(Records from a collection)
________

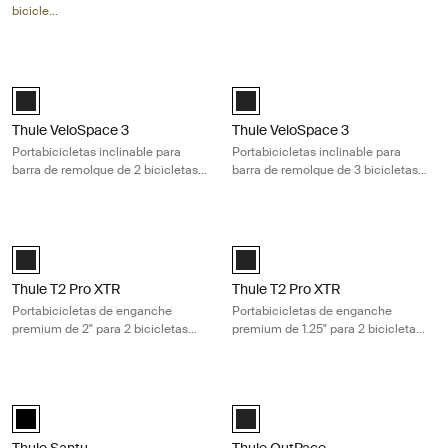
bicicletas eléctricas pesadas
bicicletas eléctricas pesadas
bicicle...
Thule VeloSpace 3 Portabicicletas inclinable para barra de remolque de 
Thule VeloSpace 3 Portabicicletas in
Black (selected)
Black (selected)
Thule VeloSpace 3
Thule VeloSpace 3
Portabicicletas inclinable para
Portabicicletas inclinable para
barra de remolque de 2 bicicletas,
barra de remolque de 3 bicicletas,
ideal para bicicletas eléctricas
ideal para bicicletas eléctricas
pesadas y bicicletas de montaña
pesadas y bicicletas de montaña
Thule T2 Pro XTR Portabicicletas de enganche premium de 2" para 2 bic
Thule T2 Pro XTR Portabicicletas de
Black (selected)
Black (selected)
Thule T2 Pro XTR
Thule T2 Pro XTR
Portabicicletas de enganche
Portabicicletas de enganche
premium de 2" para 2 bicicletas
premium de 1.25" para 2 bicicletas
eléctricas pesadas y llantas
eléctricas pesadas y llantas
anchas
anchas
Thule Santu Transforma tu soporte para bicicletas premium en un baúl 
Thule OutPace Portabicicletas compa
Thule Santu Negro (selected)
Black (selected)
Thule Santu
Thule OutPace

________

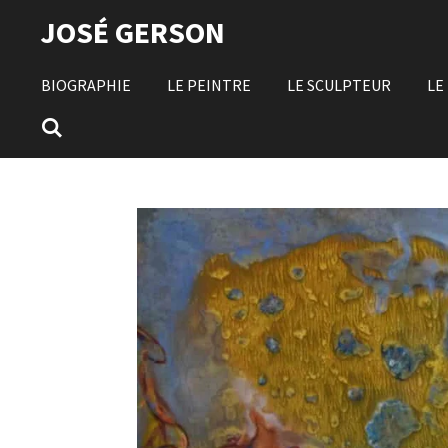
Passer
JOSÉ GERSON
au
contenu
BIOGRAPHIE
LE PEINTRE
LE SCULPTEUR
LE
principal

________

§ **Required action**: From the entries, copy out each line containing the word "Portabicicletas".

§ **Task output**:
Thule VeloSpace 3 Portabicicletas inclinable para barra de remolque de 
Thule VeloSpace 3 Portabicicletas in
Portabicicletas inclinable para
Portabicicletas inclinable para
Thule T2 Pro XTR Portabicicletas de enganche premium de 2" para 2 bic
Thule T2 Pro XTR Portabicicletas de
Portabicicletas de enganche
Portabicicletas de enganche
Thule OutPace Portabicicletas compa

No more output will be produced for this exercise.